Polyphase equiangular tight frames and abelian generalized quadrangles

TL;DR

This paper introduces a new method for constructing complex equiangular tight frames using abelian generalized quadrangles, linking finite geometry with signal processing applications.

Contribution

It extends previous work by constructing ETF synthesis operators from abelian generalized quadrangles, providing a new infinite family of ETFs and a novel proof of certain generalized quadrangles' existence.

Findings

Constructed new infinite family of complex ETFs

Established a link between generalized quadrangles and ETFs

Provided a new proof for the existence of specific generalized quadrangles

Abstract

An equiangular tight frame (ETF) is a type of optimal packing of lines in a finite-dimensional Hilbert space.

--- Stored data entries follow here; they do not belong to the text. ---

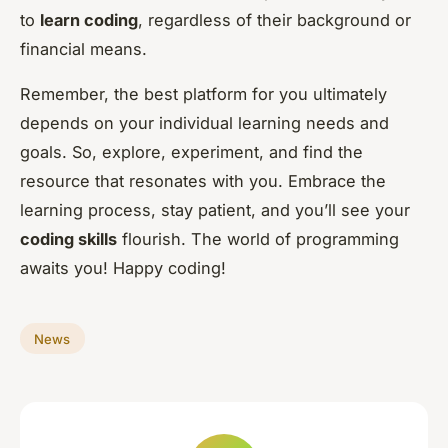
to
learn coding
, regardless of their background or
financial means.
Remember, the best platform for you ultimately
depends on your individual learning needs and
goals. So, explore, experiment, and find the
resource that resonates with you. Embrace the
learning process, stay patient, and you’ll see your
coding skills
flourish. The world of programming
awaits you! Happy coding!
News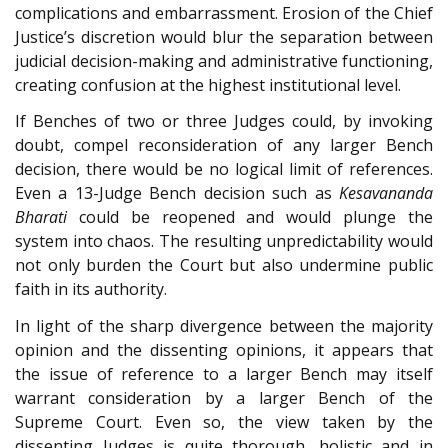
complications and embarrassment. Erosion of the Chief
Justice’s discretion would blur the separation between
judicial decision-making and administrative functioning,
creating confusion at the highest institutional level.
If Benches of two or three Judges could, by invoking
doubt, compel reconsideration of any larger Bench
decision, there would be no logical limit of references.
Even a 13-Judge Bench decision such as
Kesavananda
Bharati
could be reopened and would plunge the
system into chaos. The resulting unpredictability would
not only burden the Court but also undermine public
faith in its authority.
In light of the sharp divergence between the majority
opinion and the dissenting opinions, it appears that
the issue of reference to a larger Bench may itself
warrant consideration by a larger Bench of the
Supreme Court. Even so, the view taken by the
dissenting Judges is quite thorough, holistic and in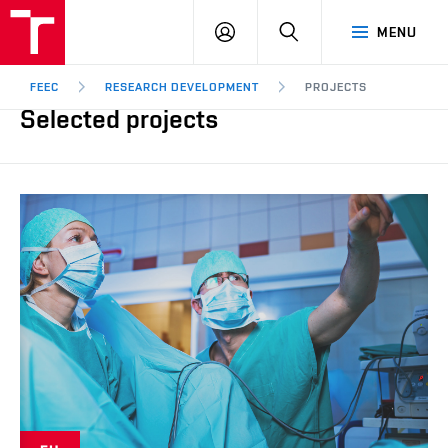
FEEC
LOG
SEARCH
MENU
BUT
IN
Brno
FEEC
RESEARCH DEVELOPMENT
PROJECTS
Selected projects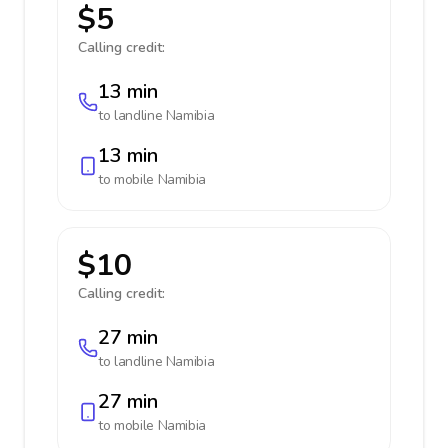
$5
Calling credit:
13 min
to landline
Namibia
13 min
to mobile
Namibia
$10
Calling credit:
27 min
to landline
Namibia
27 min
to mobile
Namibia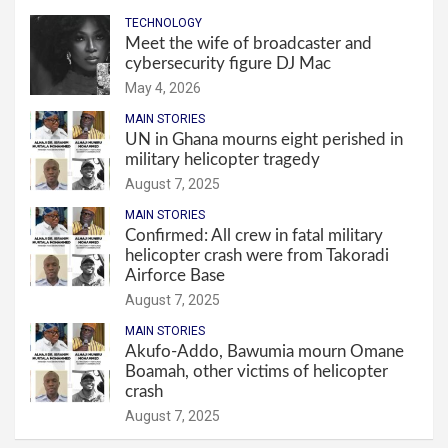
TECHNOLOGY
Meet the wife of broadcaster and
cybersecurity figure DJ Mac
May 4, 2026
MAIN STORIES
UN in Ghana mourns eight perished in
military helicopter tragedy
August 7, 2025
MAIN STORIES
Confirmed: All crew in fatal military
helicopter crash were from Takoradi
Airforce Base
August 7, 2025
MAIN STORIES
Akufo-Addo, Bawumia mourn Omane
Boamah, other victims of helicopter
crash
August 7, 2025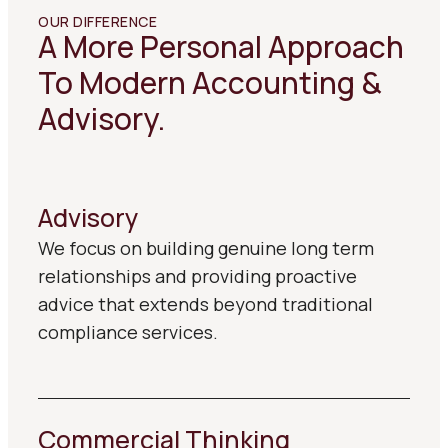
OUR DIFFERENCE
A More Personal Approach
To Modern Accounting &
Advisory.
Advisory
We focus on building genuine long term
relationships and providing proactive
advice that extends beyond traditional
compliance services.
Commercial Thinking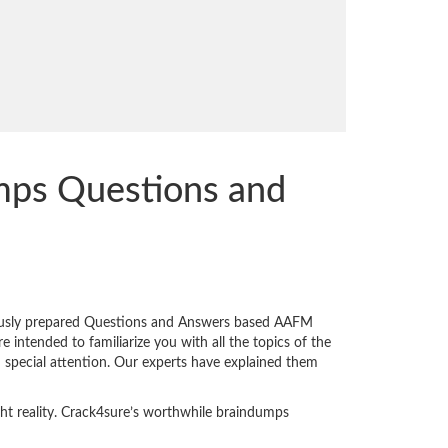
mps Questions and
iously prepared Questions and Answers based AAFM
intended to familiarize you with all the topics of the
n special attention. Our experts have explained them
ght reality. Crack4sure’s worthwhile braindumps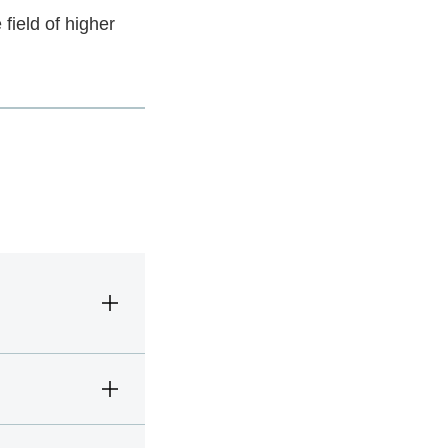
 field of higher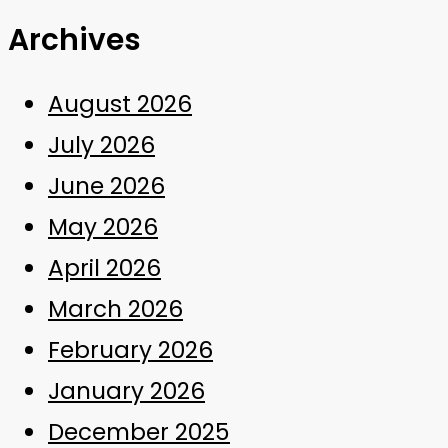
Archives
August 2026
July 2026
June 2026
May 2026
April 2026
March 2026
February 2026
January 2026
December 2025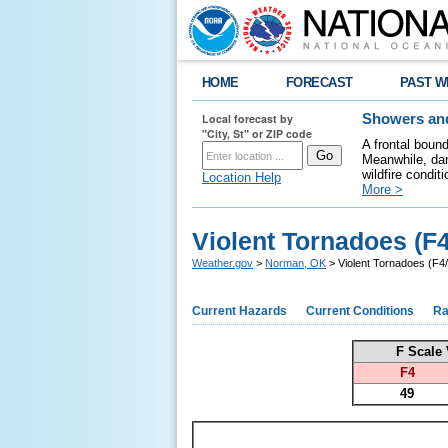
HOME
FORECAST
PAST W
Local forecast by
Showers and
"City, St" or ZIP code
A frontal boun
Meanwhile, dan
wildfire condit
Location Help
More >
Violent Tornadoes (F
Weather.gov
>
Norman, OK
> Violent Tornadoes (F4
Current Hazards
Current Conditions
Ra
F Scale 
F4
49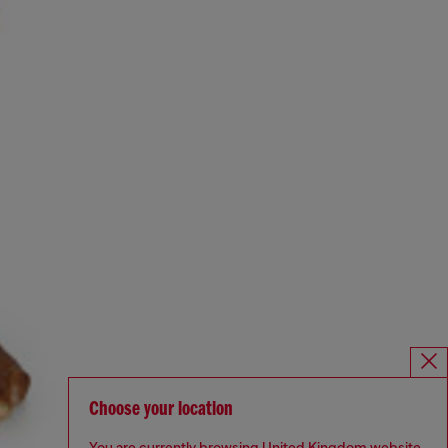
Choose your location
You are currently browsing United Kingdom website,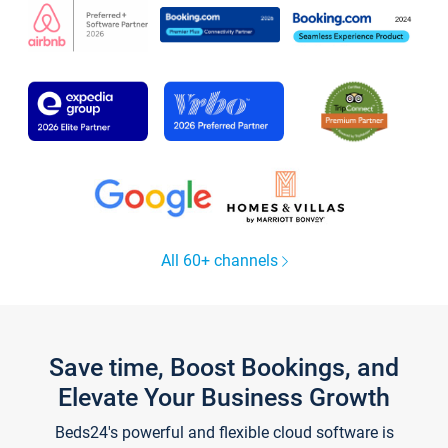
All 60+ channels
Save time, Boost Bookings, and
Elevate Your Business Growth
Beds24's powerful and flexible cloud software is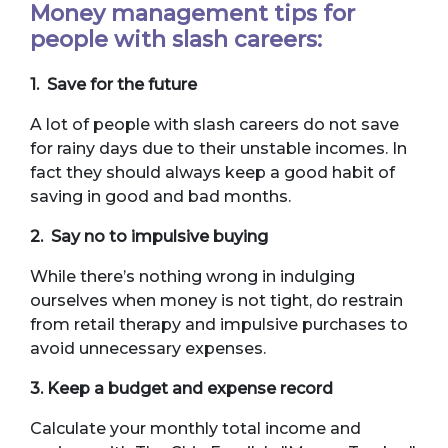
Money management tips for
people with slash careers:
1. Save for the future
A lot of people with slash careers do not save
for rainy days due to their unstable incomes. In
fact they should always keep a good habit of
saving in good and bad months.
2. Say no to impulsive buying
While there’s nothing wrong in indulging
ourselves when money is not tight, do restrain
from retail therapy and impulsive purchases to
avoid unnecessary expenses.
3. Keep a budget and expense record
Calculate your monthly total income and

ETFs arise in various applications, such as waveform design for wireless communication, compressed sensing, quantum information theory and algebraic coding theory. In a recent paper, signature matrices of ETFs were constructed from abelian distance regular covers of complete graphs. We extend this work, constructing ETF synthesis operators from abelian generalized quadrangles, and vice versa. This produces a new infinite family of complex ETFs as well as a new proof of the existence of certain generalized quadrangles. This work involves designing matrices whose entries are polynomials over a finite abelian group. As such, it is related to the concept of a polyphase matrix of a finite filter bank.